Miss Havisham: "Come nearer. Let me look at you. Come close. Look at me. You aren't afraid of a woman who has never seen the sun since before you were born?"
Great Expectations (1946)
David Lean's Best Movies #2
David Lean's first Dickens adaptation. Great Expectations revolves around Pip, apparently a poor orphan, who is led to have great expectations of wealth and place in society.

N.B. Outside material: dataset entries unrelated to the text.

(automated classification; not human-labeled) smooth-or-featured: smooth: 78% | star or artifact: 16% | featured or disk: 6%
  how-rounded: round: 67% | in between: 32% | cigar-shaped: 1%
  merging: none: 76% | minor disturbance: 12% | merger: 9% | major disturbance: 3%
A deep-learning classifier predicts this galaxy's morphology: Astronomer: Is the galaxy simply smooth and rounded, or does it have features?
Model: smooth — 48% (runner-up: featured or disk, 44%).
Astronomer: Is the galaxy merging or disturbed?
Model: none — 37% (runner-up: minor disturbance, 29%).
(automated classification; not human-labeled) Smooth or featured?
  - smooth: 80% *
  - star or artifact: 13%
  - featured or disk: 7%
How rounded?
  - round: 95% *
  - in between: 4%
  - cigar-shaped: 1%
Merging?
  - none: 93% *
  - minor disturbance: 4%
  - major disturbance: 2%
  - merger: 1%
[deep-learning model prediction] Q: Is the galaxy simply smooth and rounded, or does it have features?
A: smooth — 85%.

Pip meets the chilly Estelle and the tragic, decaying figure of MIss Haversham. Miss Haversham's cobweb-draped life sticks in the memory but even that pales when compared with Pip's contact with the convict Magwitch in a Kent graveyard - a scene that Hitchcock would have been proud of.
Oliver Twist (1948)
David Lean's Best Movies #3
A second triumphant Dickens adaptation from David Lean, the story of the orphan Oliver Twist. Lean was extremely faithful to the book and the film benefited from that. Everybody knows the iconic scene where Oliver approaches the Beadle in the workhouse to ask for more gruel.and the manhunt for Bill Sykes showed the London of the era at its most squalid.

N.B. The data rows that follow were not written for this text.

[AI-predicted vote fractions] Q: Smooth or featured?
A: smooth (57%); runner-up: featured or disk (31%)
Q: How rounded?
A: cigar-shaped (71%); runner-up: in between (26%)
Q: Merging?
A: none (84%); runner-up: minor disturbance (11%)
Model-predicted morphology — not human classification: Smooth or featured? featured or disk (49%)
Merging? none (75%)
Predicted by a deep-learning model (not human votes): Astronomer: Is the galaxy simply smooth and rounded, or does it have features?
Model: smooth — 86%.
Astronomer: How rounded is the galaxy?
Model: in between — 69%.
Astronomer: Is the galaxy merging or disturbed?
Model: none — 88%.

Fagin was played by Alec Guinness. Oliver was played by John Howard Davies who went on to become BBC Head Of Comedy.
Blithe Spirit (1945)
David Lean's Best Movies #4
Based on a play by Noel Coward, Blithe Spirit is a ghost story and a light comedy: Widowed Charles remarries and is happy with second wife Ruth until first wife Elvira decides to come and stay with them after a séance run by medium Madame Arcati. Three's definitely a crowd and the unhappy couple turn to Madame Arcati for help.

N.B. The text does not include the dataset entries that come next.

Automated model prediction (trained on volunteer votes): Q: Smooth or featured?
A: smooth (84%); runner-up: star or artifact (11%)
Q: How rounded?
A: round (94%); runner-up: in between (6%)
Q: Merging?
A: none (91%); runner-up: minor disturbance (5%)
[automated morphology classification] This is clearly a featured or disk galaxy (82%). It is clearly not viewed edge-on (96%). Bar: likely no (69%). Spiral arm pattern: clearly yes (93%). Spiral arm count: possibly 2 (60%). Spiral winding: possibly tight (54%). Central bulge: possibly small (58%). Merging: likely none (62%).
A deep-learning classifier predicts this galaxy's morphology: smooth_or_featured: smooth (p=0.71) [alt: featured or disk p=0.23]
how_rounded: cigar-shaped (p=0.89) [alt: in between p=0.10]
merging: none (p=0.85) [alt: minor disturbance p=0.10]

Stars Rex Harrison, Constance Cummings and Kay Hammond. Margaret Rutherford is on fine form as Madame Arcati..
Hobson's Choice (1954)
David Lean's Best Movies #5
Charles Laughton gloriously overplays his role as a tyrannical father and bootmaker in 19th century Salford. The beer-swilling Laughton refuses to let his three daughters marry - he doesn't want to pay marriage settlements and he likes having three unpaid housekeepers.
Eldest daughter Maggie rebels and sets her cap at meek Will Glossop, one of her father's workers. They marry and set up a successful rival business. Happy in her life, Maggie begins to plot similar success for her sisters.
The following clip shows Laughton in full flow, especially his walk home from the pub (about three minutes in).
In the clip below, the strange instrument you can hear is the musical saw, played by a Belgian café owner.
Charles Laughton And The Demon Drink
In Which We Serve (1942)
David Lean's Best Movies #6
A wartime film by David Lean, this is one that drags a huge range of emotions from its actors and us as watchers. It has a simple precept, that members of a society must fight to uphold that' society and it treats all its characters with sympathy and dignity.
Film schools cite this as an exemplary film: how each scene echoes its predecessor and presages the next scene. I'm less technical - it just makes for a film that flows beautifully while deaing with some very difficult concepts.
Scandal of its day: Lean dared to show the sinking of a British ship, in defiance of the patriotic fervour characterising most films of the era.
Written by, jointly directed by and starring Noel Coward, plus another fine performance by John Mills.
Madeleine (1949)
David Lean's Best Movies #7
This is based on a true story, that of Madeleine Smith, accused of murdering her lover in nineteenth century Glasgow.
Daughter of an upper middle class family, she proved reluctant to follow her parents' wish and marry a suitable bachelor. When Emile L'Angelier is poisoned suspicion rapidly turns to Madeleine and she is charged with murder.
I'll leave out further details so you can watch the trial, a gripping affair, for yourself.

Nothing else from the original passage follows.